J’ai été frappé par la direction du son, mais aussi par sa clarté. On a tendance à ne pas le remarquer en regardant Postcard from Earth, car on regarde un film et que les salles de cinéma sont généralement dotées de bons systèmes audio. Mais la qualité sonore à Sphere est à des lieues de celle des amphithéâtres de même taille, comme le Centre Bell.
Plus qu’un amphithéâtre: un monument
Sphere est une salle de spectacle impressionnante, mais c’est surtout sa façade extérieure qui vole la vedette.
Que ce soit depuis l’avion, en voiture, à pied ou de sa chambre d’hôtel (plusieurs hôtels de Las Vegas exigent d’ailleurs des frais supplémentaires pour une vue sur la sphère), l’édifice est impressionnant, de jour comme de nuit.
Lors de mon récent passage à Las Vegas, je la voyais tous les jours lorsque je me déplaçais entre le lieu de la conférence à laquelle j’assistais et mon hôtel, et systématiquement, je m’arrêtais pour voir quelles allaient être les publicités affichées, ou quelles étaient les dernières animations. Peu importe ce qui se passe à l’intérieur, Sphere est un spectacle permanent et impressionnant en soi.
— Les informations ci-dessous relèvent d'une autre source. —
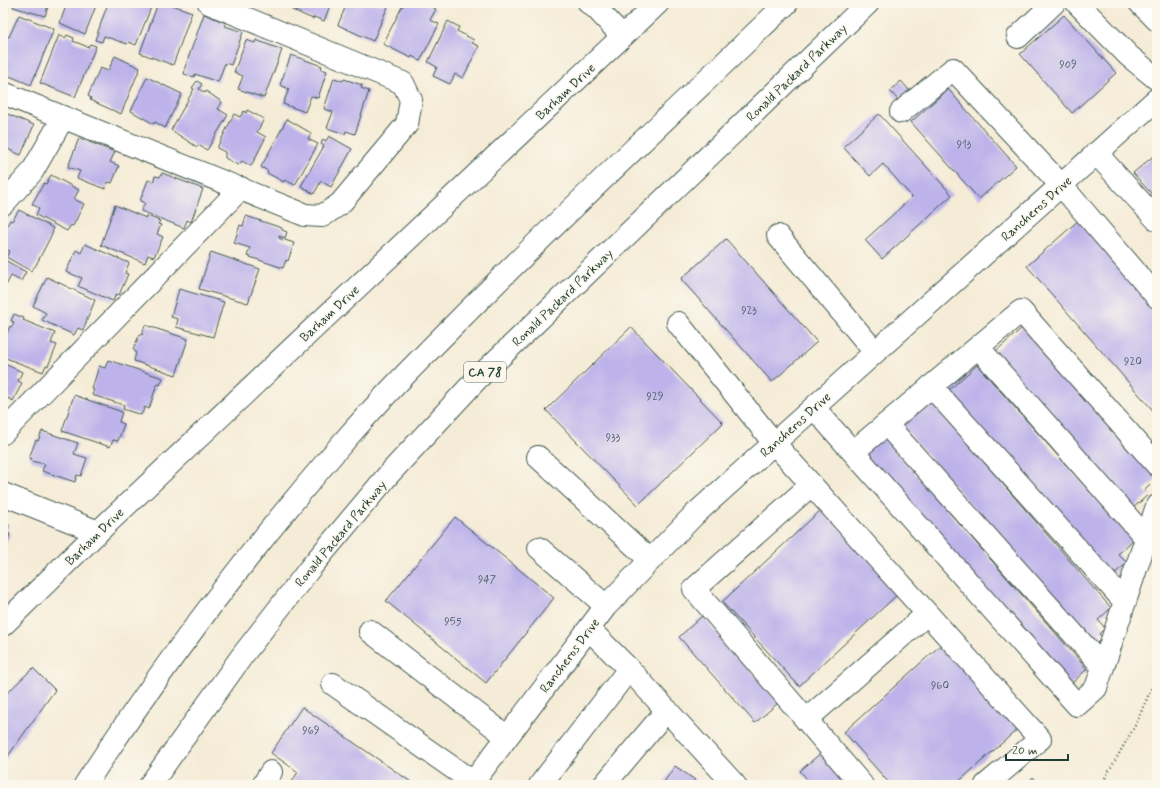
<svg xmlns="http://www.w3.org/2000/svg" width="1160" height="788" font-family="Mynerve,sans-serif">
<rect width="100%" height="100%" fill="#fbf7ec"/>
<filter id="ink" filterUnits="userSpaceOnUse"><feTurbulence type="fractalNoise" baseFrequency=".025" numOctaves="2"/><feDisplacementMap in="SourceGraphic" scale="8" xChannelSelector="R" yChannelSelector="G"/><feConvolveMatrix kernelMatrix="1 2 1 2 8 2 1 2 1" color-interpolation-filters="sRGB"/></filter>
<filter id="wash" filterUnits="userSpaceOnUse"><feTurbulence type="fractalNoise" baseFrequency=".012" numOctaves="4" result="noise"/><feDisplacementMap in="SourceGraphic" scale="16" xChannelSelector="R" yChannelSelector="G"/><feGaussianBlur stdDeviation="0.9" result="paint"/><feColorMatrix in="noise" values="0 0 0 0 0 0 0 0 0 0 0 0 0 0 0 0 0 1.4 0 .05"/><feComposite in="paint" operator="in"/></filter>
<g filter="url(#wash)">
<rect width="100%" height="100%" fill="#f5ecd7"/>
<g id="blocks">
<!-- building -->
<path fill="#bdb3ea" d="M9 3H49L45 16 13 7 14 5Z
M67 3H97L85 34 60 23Z
M108 3H148L152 5 136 45 129 42 127 44 104 36 102 42 95 40Z
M158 3H166L192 12 173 65 140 53Z
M286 3H331L324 21 314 17 313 19 292 10 293 9 285 5Z
M347 3 389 4 373 41 338 25Z
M404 3H424L436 9 430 20 439 24 420 61 412 56 411 58 383 44Z
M204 14 226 23 225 26 243 32 231 65 225 63 218 82 195 74 194 77 184 74 185 70H184Z
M19 15 54 29 31 85 7 75 9 71 3 69V40L5 35 9 37Z
M1064 15 1116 73 1072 113 1020 54Z
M448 21 459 27 457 31 474 40 472 43 479 46 463 78 455 74 450 84 433 76 437 67 428 62Z
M59 35 65 38 67 35 74 38 73 41 88 47 90 44 96 46 75 97 40 83Z
M246 40 255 43 256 40 282 50 264 98 238 89 243 76 234 72Z
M291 55 322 66 321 69 327 71 318 98 311 96 305 112 283 104 289 89 280 85Z
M115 56 140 68 121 114 90 100 91 98 88 96 100 68 108 71Z
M147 77 182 94 165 128 155 122 154 124 131 111Z
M334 78 343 81 344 79 362 85 361 88 369 91 355 134 346 131 345 134 327 128 333 112 324 109Z
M197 81 202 84 199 89 205 93 206 91 222 102 218 109 228 115 207 150 198 145 197 147 171 130 194 89 192 88Z
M901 81 910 91 899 101 890 91Z
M948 89 1016 166 979 199 911 122Z
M247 110 264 119 257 132 266 137 251 166 242 161 238 165 225 158V152L217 148 234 114 240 117 244 111 246 113Z
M5 113 34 125 21 155 3 147V117Z
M879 114 952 195 882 259 865 240 912 197 883 164 870 176 843 147Z
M287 119 311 133 308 139 318 144 295 185 285 180 284 182 267 173 268 171 261 167Z
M329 136 352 149 331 187 321 181 314 194 301 186 324 146 321 144 323 139 326 141Z
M79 138 115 152 110 162 119 166 112 183 108 182 105 189 77 178 80 171 68 167Z
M1157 153V200L1133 173Z
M162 173 203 189 191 222 187 220 184 228 141 211 145 203 140 201 148 180 153 182 155 176 160 177Z
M51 175 79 190 74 199 84 204 73 226 71 225 67 231 36 215 39 208 32 204 44 183 46 184Z
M115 205 146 218 147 216 160 221 158 224 161 225 157 234 163 237 154 257 148 255 145 263 101 245Z
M19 210 53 228 52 231 53 232 36 265 31 271 6 257 10 251 3 248V232L10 220 12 221Z
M246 216 282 228V230L287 232 285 238 279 236V238L294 243 288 261 286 260 283 268 247 256 250 248 234 243 240 225 243 226Z
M1080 219 1157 307V415L1027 266Z
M726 239 817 342 772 382 681 279Z
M85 244 129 263 125 273 128 274 119 295 116 294 113 301 78 286 82 278 66 272 76 250 81 253Z
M211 252 260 269 248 303 199 289Z
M3 259 26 272 21 281 11 276 3 291Z
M47 277 95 300 83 330 78 328 74 335 42 320 46 313 33 306Z
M179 289 224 302 213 337 176 327 178 319 171 317Z
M14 314 24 318 23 320 55 333 51 343 57 345 48 366 46 365 43 372 3 357V343L10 326 12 327 14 322 11 321Z
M145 325 188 339 176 375 134 361 136 352 133 349 140 334 142 335Z
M631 327 723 423 638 505 546 410Z
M1023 327 1157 478 1144 491 1148 495 1133 508 995 352Z
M108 360 163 378 160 385 157 384 149 409 145 407 141 415 123 409 124 405 92 395 94 390 92 389 99 366 105 368Z
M3 363 22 372 18 381 22 383 13 401 8 398 5 405 3 404Z
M977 365 1133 540 1118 554 1127 563 1112 576 948 391Z
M74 395 122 412 119 422 124 424 118 441 113 440 110 447 62 431Z
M928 398 1111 608 1098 620 1105 628 1099 634 1103 638 1093 646 900 423Z
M42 431 78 443 74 454 87 458 81 476 77 475 75 482 42 471 45 464 31 461 32 459 29 458 36 440 38 441Z
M883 437 1087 669 1068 687 861 453Z
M822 509 899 593 799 686 722 602Z
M455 517 554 598 486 683 386 601Z
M3 523 9 525 6 532 10 534 3 552Z
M702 616 779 702 755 723 679 637Z
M944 642 1020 727 955 785H891L844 732Z
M33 668 55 690 3 763V697Z
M302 707 414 784V785H290L298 772 271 753Z
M823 751 852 785H812L800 771Z
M675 766 695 780 692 785H662Z
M1033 777 1040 785H1025Z"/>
</g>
</g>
<g filter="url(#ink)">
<use href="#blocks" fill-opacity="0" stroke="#3f574c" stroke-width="1"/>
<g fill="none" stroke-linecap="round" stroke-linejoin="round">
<!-- minor casing -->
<g stroke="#3f574c" stroke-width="24">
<path id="minor" d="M589 3 596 8 622 36
M1077 3 1129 56 1157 79
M1140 3 1157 20
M1018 37 1054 3
M3 93 305 215 322 216 340 204 407 124 411 100 403 83 209 3
M901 112 953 69 1061 185 1157 297
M1096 153 1157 220
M3 204 32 172 63 118
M778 236 875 352
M678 323 774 443 1040 739 986 785
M978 347 1146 538
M931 386 1125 602
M814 408 1077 705 1096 688 1157 506
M886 424 1103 667
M3 433 241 188
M853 452 1021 311 1157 465
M538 457 650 560
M811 485 694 589 862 785
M3 494 98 532
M539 548 606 606
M589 629 629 669 735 785
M370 631 506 736
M333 684 473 782
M806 720 927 614
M263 785 271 772
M471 785 606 606 694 515 1157 99
M540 785 629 669
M604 785 667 710"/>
</g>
<!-- major casing -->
<g stroke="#3f574c" stroke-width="24">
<path id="major" d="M3 625 98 532 658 3"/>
</g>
<!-- highway casing -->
<g stroke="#3f574c" stroke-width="24">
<path id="highway" d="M85 785C162 666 247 554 339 447 389 389 443 336 497 282 592 188 690 96 787 3
M150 785 242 656 311 567 389 474 477 379 868 3"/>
</g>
<!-- path -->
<path stroke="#3f574c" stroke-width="2.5" stroke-dasharray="1 3" stroke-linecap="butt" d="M1101 785 1136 724 1157 675"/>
<!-- minor -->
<use href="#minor" stroke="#fff" stroke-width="22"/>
<!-- major -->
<use href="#major" stroke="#fff" stroke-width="22"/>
<!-- highway -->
<use href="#highway" stroke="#fff" stroke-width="22"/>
<!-- rail -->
<path stroke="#1f3d34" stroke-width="3" d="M1156 785 1157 782"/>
</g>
</g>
<g text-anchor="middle" stroke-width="3" stroke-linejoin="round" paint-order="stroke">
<!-- number labels -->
<g font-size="11" fill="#465a62">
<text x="1068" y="68">909</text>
<text x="964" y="148">913</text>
<text x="749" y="314">923</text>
<text x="1133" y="365">920</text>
<text x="655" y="400">929</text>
<text x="613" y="441">933</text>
<text x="487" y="583">947</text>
<text x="453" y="625">955</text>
<text x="940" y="689">960</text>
<text x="311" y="734">969</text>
</g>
<!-- shield labels -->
<rect fill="#fbf7ec" stroke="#61756b" stroke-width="1" x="464" y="362" width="42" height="20" rx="3"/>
<g font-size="12" font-weight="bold" fill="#1f3d34">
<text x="485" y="376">CA 78</text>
</g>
<!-- street labels -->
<g font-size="13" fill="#1f3d34" stroke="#fbf7ec">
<text transform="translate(796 72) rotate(-44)" y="5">Ronald Packard Parkway</text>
<text transform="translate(565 91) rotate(-43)" y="5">Barham Drive</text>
<text transform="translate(1036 208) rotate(-42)" y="5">Rancheros Drive</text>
<text transform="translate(562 297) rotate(-44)" y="5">Ronald Packard Parkway</text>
<text transform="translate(329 313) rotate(-43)" y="5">Barham Drive</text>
<text transform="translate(795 424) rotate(-42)" y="5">Rancheros Drive</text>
<text transform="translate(340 533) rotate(-50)" y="5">Ronald Packard Parkway</text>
<text transform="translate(94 536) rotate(-44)" y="5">Barham Drive</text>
<text transform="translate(569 655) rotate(-53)" y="5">Rancheros Drive</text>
</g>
</g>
<!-- margin -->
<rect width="1160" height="788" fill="none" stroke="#fbf7ec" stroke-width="16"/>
<!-- scale -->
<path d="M1006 754v6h62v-6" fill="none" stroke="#1f3d34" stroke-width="2"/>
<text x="1012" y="754" font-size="12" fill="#1f3d34" stroke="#fbf7ec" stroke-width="3" paint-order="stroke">20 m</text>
</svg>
Du jour au lendemain, c’est devenu l’icône d’une ville qui n’en manquait pourtant pas.
Pour moi, Sphere est plus qu’un auditorium. C’est un monument. Tout comme les grandes cathédrales sont plus que des églises… La comparaison est risquée, j’en suis conscient, mais les parallèles sont nombreux. Dans les deux cas, ce sont des bâtiments format géant, devant lesquels on ne peut faire autrement que de s’arrêter pour les regarder, et qu’on visite.
Les cathédrales étaient construites à la gloire de Dieu. On peut en dire autant de Sphere, bâtie quant à elle à la gloire de dieux plus modernes, la technologie et la consommation.